Der Serbe wird frech
Was war geschehen? Milosevic wird wegen der Ereignisse nach der Einnahme von Srebrenica im Juli 1995 des Völkermordes beschuldigt. In dem ostbosnischen Städtchen seien über 7 000 wehrlose Muslime von serbischen Einheiten massakriert worden, behauptet die Anklageschrift. Schon die Ankündigung Milosevics, dieses Dogma vom Völkermord in Srebrenica beweiskräftig in Frage stellen zu wollen, brachte den beisitzenden Richter Ian Bonomy gestern in Harnisch. Ob der Serbe »denn bestreiten wolle, daß es in Srebrenica ein Massaker gegeben«, brauste er auf. »Keineswegs«, erwiderte Milosevic. Es gehe jedoch darum, endlich der Wahrheit über die Abläufe näher zu kommen. Zum einen glaube er nicht, daß die offizielle Todeszahl haltbar sei, zum anderen gebe es ernsthafte Gründe anzunehmen, daß ausländische Geheimdienste mitgemischt hatten, so Milosevic. Dazu wollte der Angeklagte eine Aussage des französischen Blauhelm-Generals Philippe Morillon zitieren. Doch dazu kam es nicht.
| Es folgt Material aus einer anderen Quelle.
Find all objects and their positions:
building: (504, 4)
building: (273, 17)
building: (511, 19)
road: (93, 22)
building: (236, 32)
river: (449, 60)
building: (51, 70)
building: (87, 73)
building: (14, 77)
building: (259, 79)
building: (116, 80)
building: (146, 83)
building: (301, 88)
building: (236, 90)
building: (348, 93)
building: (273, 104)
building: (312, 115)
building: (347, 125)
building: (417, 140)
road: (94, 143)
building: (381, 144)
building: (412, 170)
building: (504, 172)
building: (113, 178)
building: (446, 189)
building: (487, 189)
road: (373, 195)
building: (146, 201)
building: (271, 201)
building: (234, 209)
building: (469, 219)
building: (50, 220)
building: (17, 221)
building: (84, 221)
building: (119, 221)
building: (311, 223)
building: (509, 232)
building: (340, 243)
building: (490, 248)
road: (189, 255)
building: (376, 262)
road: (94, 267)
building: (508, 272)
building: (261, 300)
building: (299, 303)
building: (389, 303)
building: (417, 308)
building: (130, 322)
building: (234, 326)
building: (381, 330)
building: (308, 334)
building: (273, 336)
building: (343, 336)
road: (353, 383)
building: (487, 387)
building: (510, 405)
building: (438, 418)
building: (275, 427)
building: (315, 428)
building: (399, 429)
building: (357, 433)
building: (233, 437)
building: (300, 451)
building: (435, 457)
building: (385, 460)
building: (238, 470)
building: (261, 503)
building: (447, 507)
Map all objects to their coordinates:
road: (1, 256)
Mit allen Mitteln soll offenbar erreicht werden, daß zum zehnten Jahrestag der Ereignisse in Srebrenica am 10. Juli ist der Jahrestag des Falls der Stadt ausschließlich über die serbische Schuld diskutiert wird. Dazu war ein Videofilm recht nützlich, der im Gericht zu Monatsanfang ausgestrahlt und danach in den internationalen Medien breit diskutiert wurde. Er zeigt eine serbische Polizeisondereinheit, die »Skorpione«, bei der kaltblütigen Exekution von sechs wehrlosen muslimischen Gefangenen. Obwohl die Authentizität des Streifens auch von Milosevic nicht bestritten wird, ist der vielbehauptete Zusammenhang der Bluttat mit der Eroberung von Srebrenica alles andere als bewiesen. Vor allem aber ist strittig, ob diese Einheit ihre Befehle aus Belgrad bekam. Nach Aussage des Gründers der Einheit, eines gewissen Milan Milanovic, unterstanden die Skorpione nicht den jugoslawischen Behörden, sondern jenen der abtrünnigen Serbenrepubliken in der Krajina und in Bosnien. Dies sagte Milanovic vor dem Haager Gericht am 14. Oktober 2003 aus und zwar als Zeuge der Anklage. Nachdenklich macht auch, was ein weiterer Gewährsmann der Anklage am 2. April 2003 aussagte, der geschützte (anonyme) Zeuge B-071: Er sah die »Skorpione« während des bosnischen Bürgerkrieges in NATO-Tarnuniformen.
Die »Spinne« sticht
Während in diesem Fall noch reichlich unklar ist, wer die giftigen Insekten zum Töten schickte, verdichten sich in einem anderen die Indizien und genau deswegen mußte Milosevic gestern am Sprechen gehindert werden. »Die Spinne« ist der Name einer zweiten serbischen Sondereinheit, die im Sommer 1995 grausige Massaker an mehreren hundert moslemischen Zivilisten verübte im Unterschied zu den »Skorpionen« sogar in unmittelbarer Nähe von Srebrenica, nämlich auf einer Farm im Dörfchen Pilica. Einer der deswegen in Den Haag Verurteilten, Drazen Erdemovic, gab bei seiner Vernehmung an, daß ihm und den anderen Soldaten ein Befehl der obersten Armeeführung bekannt gemacht worden sei, wonach »unter keinen Umständen« Zivilisten angegriffen werden dürften. Doch von ihren unmittelbaren Vorgesetzten hätten sie andere Order bekommen. Zu diesen Vorgesetzten gehörten unter anderem die »Spinne«-Mitglieder Jugoslav Petrusic und Milorad Pelemis. Petrusic hat neben der jugoslawischen auch die französische Staatsbürgerschaft und ist wohl ein Mann des französischen Geheimdienstes. Fakt ist jedenfalls, daß er 1997 einen Trupp von 180 serbischen Söldnern nach Zaire führte, wo sie sich auf der Seite des von Frankreich gestützten Diktators Mobutu schlugen. Aufhorchen läßt auch, daß die FAZ am 7. Dezember 1999 schrieb, daß Angehörige der Spinne »mit der Sonderpolizei des montenegrinischen Republikspräsidenten Djukanovic zusammenarbeiteten«. Der war zu dem Zeitpunkt vom Westen schon zum Gegenspieler Milosevics aufgebaut worden. Ende November 1999 wurden »Dominik Yugo« so der Spitzname von Petrusic und vier weitere »Spinne«-Kombattanten von den jugoslawischen Behörden unter dem Vorwurf verhaftet, ein Attentat auf Milosevic vorbereitet zu haben.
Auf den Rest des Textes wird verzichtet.